Oh, by the way, I'm an "old fart", so I'm more fully aware of one fact of the state of the art of computer software and hardware than most. Before 1980 Open Source was a fairly normal way to go about things, and in many respects the entire computer industry is built on a open source base. It was the *closing* of source in the '80's that strangled development and put it on the same plane as selling chrome on a refridgerator as a "feature".
So what has OSS done? It *created* computer science. I was there. I saw it. I know *why* RMS behaves in some of the goofey ways he does because I fully understand the *stimulus* that resulted in it.
So you want better and more "innovative" software? Ok, the first thing you have to do is drop the entire concept of *feature*. A feature is chrome, bells and whistles added as a *sales tool*. It isn't innovation and it isn't technology. They are generally trivial and completely *devoid* of technology but exist simply to get "the masses" to oooooh and ahhhh over them.
The odds of your being able to do this are slim though. You've been well trained, since birth, to think of software as "technology", and a *product*, not a tool.
Pundits are, for the most part, *paid* members of the "software industry." Their own salaries depend on, either indirectly or *directly* on pushing new features to drive sales.
It isn't even in their interest to notice true innovation and most of them wouldn't recognize it if it bit them on their proverbial asses.
Is it any wonder they might bitch about the lack of "innovation" in OSS because it hasn't come up with any spiffy new "feature" the masters who pay them can take and sell?
Software as a *tool* follows the same slow, evolutionary and *function* based development pattern that say, the hammer does.
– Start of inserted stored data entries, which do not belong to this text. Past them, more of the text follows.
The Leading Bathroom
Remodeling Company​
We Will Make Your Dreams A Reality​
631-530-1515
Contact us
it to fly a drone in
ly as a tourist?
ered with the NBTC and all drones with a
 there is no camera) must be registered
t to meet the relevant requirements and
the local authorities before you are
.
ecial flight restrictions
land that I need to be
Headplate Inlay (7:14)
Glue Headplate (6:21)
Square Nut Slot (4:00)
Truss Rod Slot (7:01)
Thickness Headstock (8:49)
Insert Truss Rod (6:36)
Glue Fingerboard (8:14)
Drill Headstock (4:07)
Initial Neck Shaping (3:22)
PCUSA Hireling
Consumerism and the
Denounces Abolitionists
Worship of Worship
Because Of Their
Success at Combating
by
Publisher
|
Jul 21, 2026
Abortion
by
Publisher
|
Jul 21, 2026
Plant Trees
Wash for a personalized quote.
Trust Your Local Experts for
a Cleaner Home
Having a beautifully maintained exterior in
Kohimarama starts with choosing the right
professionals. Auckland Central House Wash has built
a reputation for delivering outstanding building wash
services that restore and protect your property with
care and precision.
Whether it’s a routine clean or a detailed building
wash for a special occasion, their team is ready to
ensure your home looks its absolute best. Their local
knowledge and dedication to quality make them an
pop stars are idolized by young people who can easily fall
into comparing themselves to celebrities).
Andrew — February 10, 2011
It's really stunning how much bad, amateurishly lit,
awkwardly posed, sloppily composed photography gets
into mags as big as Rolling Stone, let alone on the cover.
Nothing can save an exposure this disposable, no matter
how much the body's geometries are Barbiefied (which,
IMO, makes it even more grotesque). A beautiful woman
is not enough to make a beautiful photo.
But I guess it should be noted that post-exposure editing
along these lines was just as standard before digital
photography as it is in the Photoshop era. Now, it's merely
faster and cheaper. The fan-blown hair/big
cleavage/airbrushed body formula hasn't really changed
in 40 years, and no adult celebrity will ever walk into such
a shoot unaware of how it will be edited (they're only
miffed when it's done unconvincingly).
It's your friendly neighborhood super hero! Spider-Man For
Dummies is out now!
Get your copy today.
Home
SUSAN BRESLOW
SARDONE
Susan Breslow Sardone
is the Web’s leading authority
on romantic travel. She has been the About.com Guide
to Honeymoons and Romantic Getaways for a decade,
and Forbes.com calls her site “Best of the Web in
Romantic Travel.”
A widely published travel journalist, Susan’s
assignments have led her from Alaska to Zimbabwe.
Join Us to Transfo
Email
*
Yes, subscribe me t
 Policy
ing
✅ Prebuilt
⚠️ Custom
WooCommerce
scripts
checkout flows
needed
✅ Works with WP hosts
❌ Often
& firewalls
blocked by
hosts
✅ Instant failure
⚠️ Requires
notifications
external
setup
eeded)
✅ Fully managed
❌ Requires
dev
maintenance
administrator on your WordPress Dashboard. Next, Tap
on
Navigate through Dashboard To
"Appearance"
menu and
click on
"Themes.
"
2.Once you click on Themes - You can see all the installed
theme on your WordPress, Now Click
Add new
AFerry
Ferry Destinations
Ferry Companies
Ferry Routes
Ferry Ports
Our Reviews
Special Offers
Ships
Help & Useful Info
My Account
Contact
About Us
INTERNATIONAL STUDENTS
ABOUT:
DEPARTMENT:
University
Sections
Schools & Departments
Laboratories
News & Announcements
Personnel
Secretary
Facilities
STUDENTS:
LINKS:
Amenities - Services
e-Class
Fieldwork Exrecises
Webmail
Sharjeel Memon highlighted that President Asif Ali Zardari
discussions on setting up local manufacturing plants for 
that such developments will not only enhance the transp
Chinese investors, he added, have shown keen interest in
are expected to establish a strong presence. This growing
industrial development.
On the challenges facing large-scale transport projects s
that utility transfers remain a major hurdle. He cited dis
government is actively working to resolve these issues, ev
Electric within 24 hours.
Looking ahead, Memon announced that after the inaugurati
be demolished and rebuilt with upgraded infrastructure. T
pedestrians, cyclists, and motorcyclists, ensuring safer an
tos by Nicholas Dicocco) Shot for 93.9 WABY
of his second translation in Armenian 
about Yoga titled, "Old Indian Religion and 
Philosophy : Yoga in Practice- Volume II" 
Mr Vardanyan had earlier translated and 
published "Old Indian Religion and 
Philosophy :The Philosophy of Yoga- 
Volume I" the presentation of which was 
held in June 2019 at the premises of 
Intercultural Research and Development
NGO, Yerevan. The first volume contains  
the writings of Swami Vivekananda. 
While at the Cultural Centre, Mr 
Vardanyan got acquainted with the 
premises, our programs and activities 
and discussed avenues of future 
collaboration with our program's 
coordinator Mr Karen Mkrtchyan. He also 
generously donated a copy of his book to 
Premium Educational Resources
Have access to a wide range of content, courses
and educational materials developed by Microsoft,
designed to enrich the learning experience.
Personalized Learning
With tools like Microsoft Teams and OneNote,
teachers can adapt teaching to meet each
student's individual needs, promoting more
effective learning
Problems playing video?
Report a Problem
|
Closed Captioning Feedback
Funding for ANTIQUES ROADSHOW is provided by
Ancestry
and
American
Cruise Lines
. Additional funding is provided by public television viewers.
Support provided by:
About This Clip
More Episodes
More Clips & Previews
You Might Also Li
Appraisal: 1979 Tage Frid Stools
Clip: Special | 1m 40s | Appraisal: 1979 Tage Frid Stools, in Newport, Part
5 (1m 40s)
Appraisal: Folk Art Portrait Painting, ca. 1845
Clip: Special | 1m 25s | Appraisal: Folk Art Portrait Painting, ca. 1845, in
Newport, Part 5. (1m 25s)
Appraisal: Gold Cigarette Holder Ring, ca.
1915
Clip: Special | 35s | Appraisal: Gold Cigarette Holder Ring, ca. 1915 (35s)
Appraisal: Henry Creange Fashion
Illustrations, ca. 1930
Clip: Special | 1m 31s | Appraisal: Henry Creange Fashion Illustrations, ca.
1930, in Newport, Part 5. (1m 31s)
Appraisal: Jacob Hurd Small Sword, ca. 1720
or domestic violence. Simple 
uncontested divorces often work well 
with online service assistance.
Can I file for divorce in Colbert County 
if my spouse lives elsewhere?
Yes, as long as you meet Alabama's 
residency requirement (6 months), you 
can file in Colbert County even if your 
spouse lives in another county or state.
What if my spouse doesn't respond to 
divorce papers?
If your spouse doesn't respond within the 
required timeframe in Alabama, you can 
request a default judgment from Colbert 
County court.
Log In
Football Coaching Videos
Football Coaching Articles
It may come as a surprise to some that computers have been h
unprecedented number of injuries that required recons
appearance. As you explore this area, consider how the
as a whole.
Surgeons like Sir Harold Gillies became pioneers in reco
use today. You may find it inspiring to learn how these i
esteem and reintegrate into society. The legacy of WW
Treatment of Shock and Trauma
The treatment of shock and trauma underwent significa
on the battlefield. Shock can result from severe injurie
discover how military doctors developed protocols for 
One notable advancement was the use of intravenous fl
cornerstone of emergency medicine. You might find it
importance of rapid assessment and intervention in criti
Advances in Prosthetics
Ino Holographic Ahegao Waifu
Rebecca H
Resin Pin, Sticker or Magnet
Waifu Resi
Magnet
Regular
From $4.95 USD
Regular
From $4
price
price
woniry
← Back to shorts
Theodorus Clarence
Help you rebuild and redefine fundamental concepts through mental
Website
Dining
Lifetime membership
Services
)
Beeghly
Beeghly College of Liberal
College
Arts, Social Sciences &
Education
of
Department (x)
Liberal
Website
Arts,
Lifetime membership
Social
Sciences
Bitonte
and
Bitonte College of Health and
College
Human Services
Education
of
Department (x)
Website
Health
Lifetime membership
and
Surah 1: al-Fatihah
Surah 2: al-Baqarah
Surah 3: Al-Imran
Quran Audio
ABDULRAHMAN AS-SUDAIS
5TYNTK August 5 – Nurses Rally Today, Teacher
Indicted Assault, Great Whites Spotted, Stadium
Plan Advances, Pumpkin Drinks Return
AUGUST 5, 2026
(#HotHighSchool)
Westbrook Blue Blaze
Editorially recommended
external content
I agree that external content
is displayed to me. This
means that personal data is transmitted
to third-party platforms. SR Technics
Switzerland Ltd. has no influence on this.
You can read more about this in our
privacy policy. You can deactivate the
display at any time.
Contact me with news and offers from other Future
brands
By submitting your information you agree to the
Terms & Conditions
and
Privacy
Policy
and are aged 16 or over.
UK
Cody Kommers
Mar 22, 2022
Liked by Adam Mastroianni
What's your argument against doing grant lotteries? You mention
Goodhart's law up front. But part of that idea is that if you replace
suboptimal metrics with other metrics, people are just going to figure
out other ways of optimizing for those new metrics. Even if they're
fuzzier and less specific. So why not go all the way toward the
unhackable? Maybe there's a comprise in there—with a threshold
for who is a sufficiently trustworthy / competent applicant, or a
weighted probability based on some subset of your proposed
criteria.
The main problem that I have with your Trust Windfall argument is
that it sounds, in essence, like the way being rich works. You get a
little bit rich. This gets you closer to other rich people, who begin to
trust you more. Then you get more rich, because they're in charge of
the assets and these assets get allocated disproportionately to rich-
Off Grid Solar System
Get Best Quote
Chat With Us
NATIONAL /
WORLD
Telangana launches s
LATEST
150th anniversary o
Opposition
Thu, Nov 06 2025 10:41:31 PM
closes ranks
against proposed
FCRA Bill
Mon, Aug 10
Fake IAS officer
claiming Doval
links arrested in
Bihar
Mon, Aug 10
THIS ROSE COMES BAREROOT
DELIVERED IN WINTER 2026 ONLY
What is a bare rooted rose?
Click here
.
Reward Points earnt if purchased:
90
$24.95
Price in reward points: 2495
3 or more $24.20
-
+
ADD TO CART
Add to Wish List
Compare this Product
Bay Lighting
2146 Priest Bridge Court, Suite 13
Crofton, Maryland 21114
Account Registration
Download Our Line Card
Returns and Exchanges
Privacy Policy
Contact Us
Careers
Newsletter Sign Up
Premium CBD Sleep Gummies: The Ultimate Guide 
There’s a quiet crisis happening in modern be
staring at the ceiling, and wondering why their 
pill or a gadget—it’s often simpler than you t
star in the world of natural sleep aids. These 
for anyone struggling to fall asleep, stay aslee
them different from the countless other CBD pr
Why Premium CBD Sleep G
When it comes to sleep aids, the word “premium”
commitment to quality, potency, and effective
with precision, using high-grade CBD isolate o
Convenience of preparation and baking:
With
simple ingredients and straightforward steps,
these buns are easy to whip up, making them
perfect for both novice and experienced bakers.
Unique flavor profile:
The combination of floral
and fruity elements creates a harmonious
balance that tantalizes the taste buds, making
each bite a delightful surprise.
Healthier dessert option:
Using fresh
Software as "features" follows the same development pattern that leads clothing fashions to change overnight or tailfins on cars to get bigger every year.
OSS has no incentive to make the tailfins bigger.
Thank God.
KFG
What you are describing is 1989 technology that ran on 8Mhz CPUs with 512K of RAM.
There's no good reason that a word processor with features enough for most of us can't fit into a palm pilot and not be a burden when being run by a full scale modern desktop computer.
A Pirate and a Puritan look the same on a balance sheet.
That's a good question. Probably because people don't think of it that way. There are frameworks for this in place ... first OLE, now COM, probably soon .NET(?) on Windows, Bonobo for GNOME (which is built on top of CORBA, a more generalized standard for making "requests" from "objects") ... I'm sure other platforms have other standards, I bet at least some are CORBA-based.
Why don't people do this? I dunno. I can't say that it seems like it would be bad or very difficult, as a developer. Provided you had a decent implementation of your object frameworks (CORBA, or COM, or whatever). However, I don't have any direct experience developing for these frameworks, so I can't say much.. Somebody here know COM or GNOME?